===== INFORMATION SUPPLIED =====

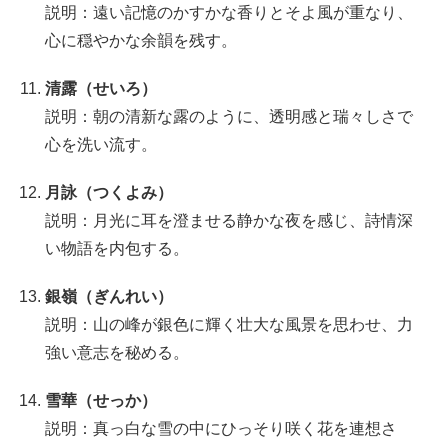
説明：遠い記憶のかすかな香りとそよ風が重なり、
心に穏やかな余韻を残す。
清露（せいろ）
説明：朝の清新な露のように、透明感と瑞々しさで
心を洗い流す。
月詠（つくよみ）
説明：月光に耳を澄ませる静かな夜を感じ、詩情深
い物語を内包する。
銀嶺（ぎんれい）
説明：山の峰が銀色に輝く壮大な風景を思わせ、力
強い意志を秘める。
雪華（せっか）
説明：真っ白な雪の中にひっそり咲く花を連想さ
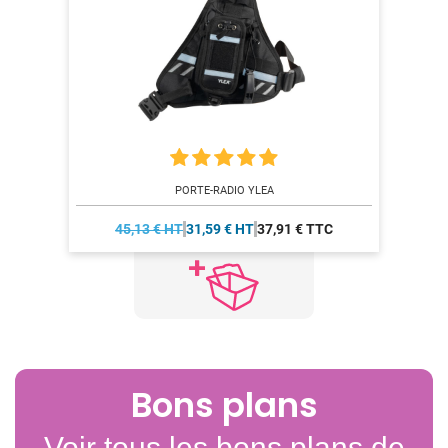
PORTE-RADIO YLEA
45,13 € HT
31,59 € HT
37,91 € TTC
Bons plans
Voir tous les bons plans de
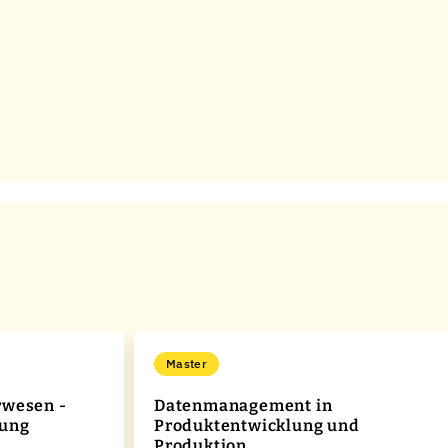
Master
rwesen -
Datenmanagement in
tung
Produktentwicklung und
Produktion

=====

• _WHAT IS REQUIRED_:
Transcribe all entries above exactly. Omit the pictures.

• _YOUR RESPONSE_:
説明：遠い記憶のかすかな香りとそよ風が重なり、
心に穏やかな余韻を残す。
清露（せいろ）
説明：朝の清新な露のように、透明感と瑞々しさで
心を洗い流す。
月詠（つくよみ）
説明：月光に耳を澄ませる静かな夜を感じ、詩情深
い物語を内包する。
銀嶺（ぎんれい）
説明：山の峰が銀色に輝く壮大な風景を思わせ、力
強い意志を秘める。
雪華（せっか）
説明：真っ白な雪の中にひっそり咲く花を連想さ
PORTE-RADIO YLEA
45,13 € HT
31,59 € HT
37,91 € TTC
Bons plans
Voir tous les bons plans de
Master
rwesen -
Datenmanagement in
tung
Produktentwicklung und
Produktion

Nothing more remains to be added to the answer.